Question 5.2 Suppose that the next-of-kin of the cases and the controls misreported the true physical activity status in both groups with the same error probabilities. Would the result of such misreporting among cases and controls make the value for the measure of association in the previous question be:

2. Biased towards the null (i.e. the reported value in Question 5.1. underestimates the true effect of physical activity on cancer)

As the errors occur randomly, both types of misclassification (active to not active, not active to active) occur similarly in both groups. Therefore, it is a nondifferential misclassification. This type of misclassification tends to bias the result towards null.

Question 5.3 Suppose that the next-of-kin of the cases over-reported the actual number of physically active cases at the start of the PHS but that the controls correctly reported their true physical activity at the start of the PHS. Would the result of such over-reporting among cases make the value for the measure of association in the previous question be:

2. Biased towards the null (i.e. the reported value in Question 5.1. underestimates the true effect of physical activity on cancer)

The over-report means there were fewer physically active people among the cases than actually shown in the data. As it occurred exclusively in the cases, it is a differential misclassification.

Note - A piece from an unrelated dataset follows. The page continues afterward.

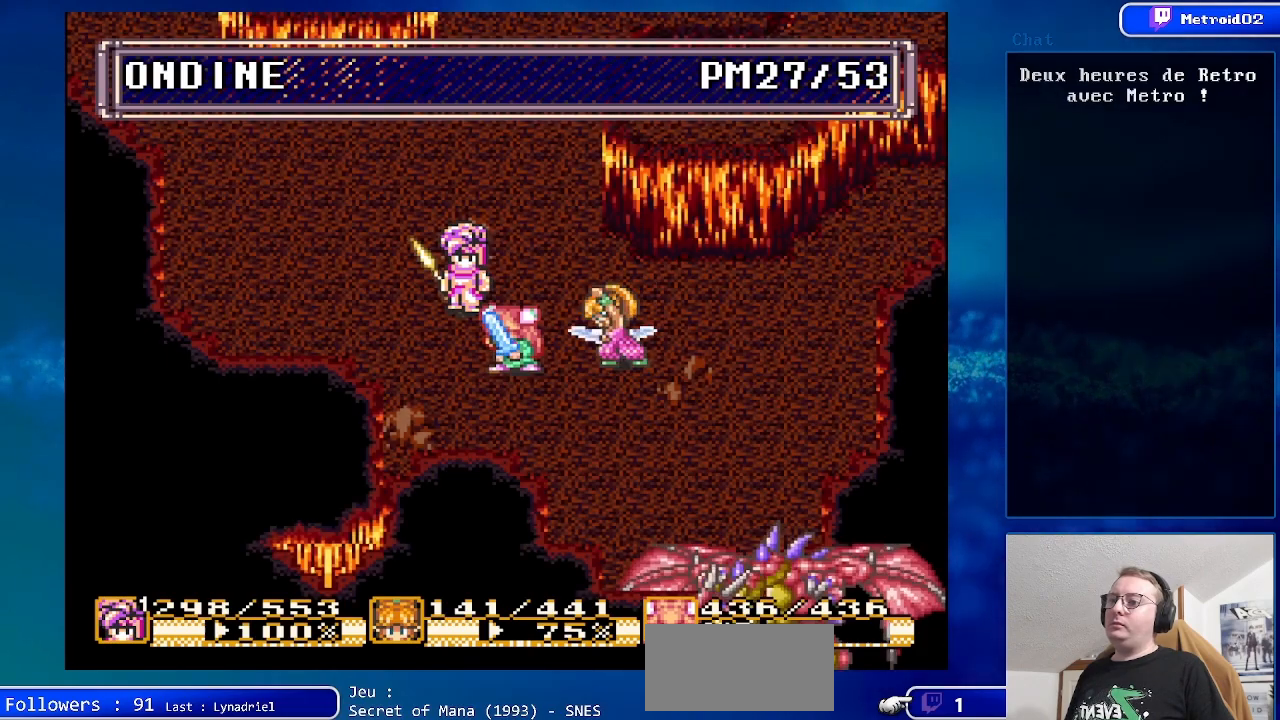
{"buttons": ["DPAD_DOWN", "DPAD_LEFT"], "events": [[100, "A", "up"], [267, "DPAD_LEFT", "down"], [467, "DPAD_DOWN", "down"]]}
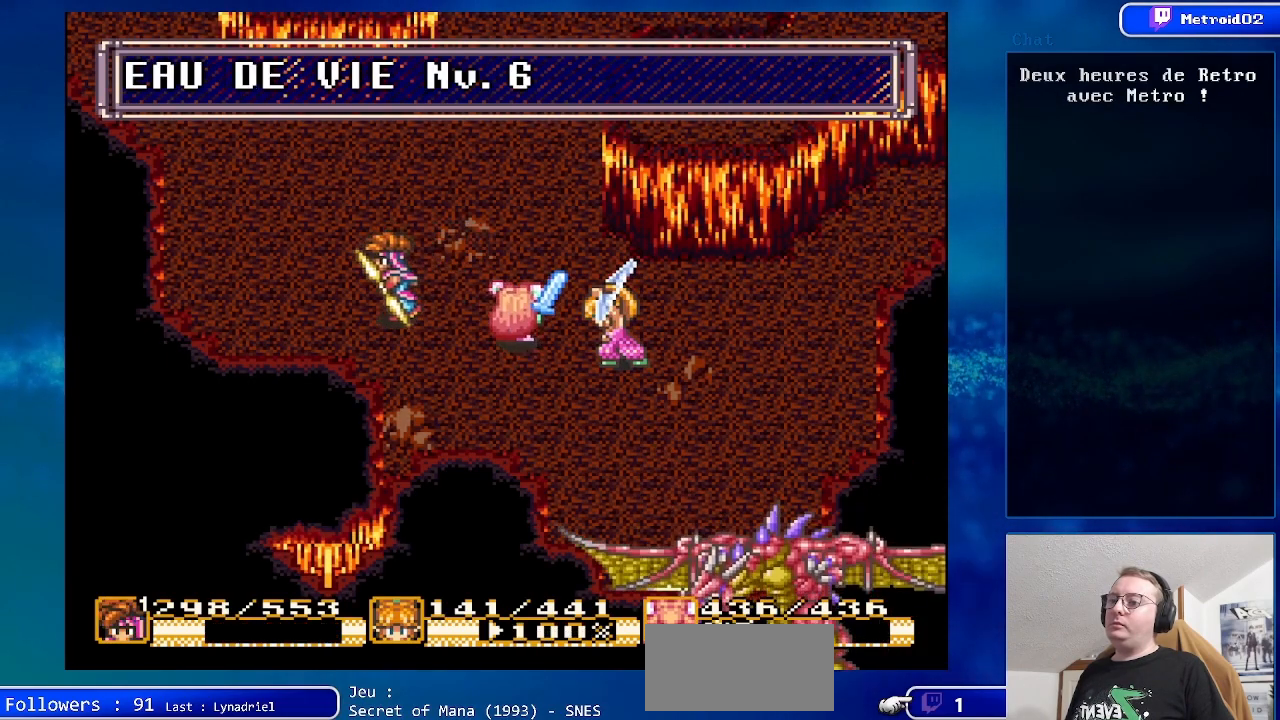
{"buttons": ["Y"], "events": [[133, "DPAD_DOWN", "up"], [133, "DPAD_LEFT", "up"], [333, "DPAD_RIGHT", "down"], [467, "DPAD_RIGHT", "up"], [483, "Y", "down"]]}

For example, if there were only 20 physically active people among the cases, the odds ratio would have been:

\( (20 * 50) / (50 * 80) = 0.25 \).

This means that the effect of physical activity was actually more prominent. Thus, the unidirectional over-reporting of the number of physically active people among the cases only, but not in the controls, caused a bias towards null.

Question 5.4 Concerned that the next-of-kin of diseased subjects might recall past physical activity differently than alive subjects, suppose you enrolled deceased subjects as controls and obtain information of their level of physical activity at the start of the PHS from their next-of-kin (as done for the 100 cases). Suppose that you enroll 100 controls who died from coronary heart disease as controls and that next of kin reported that 20 of these controls were physically active at the start of the PHS.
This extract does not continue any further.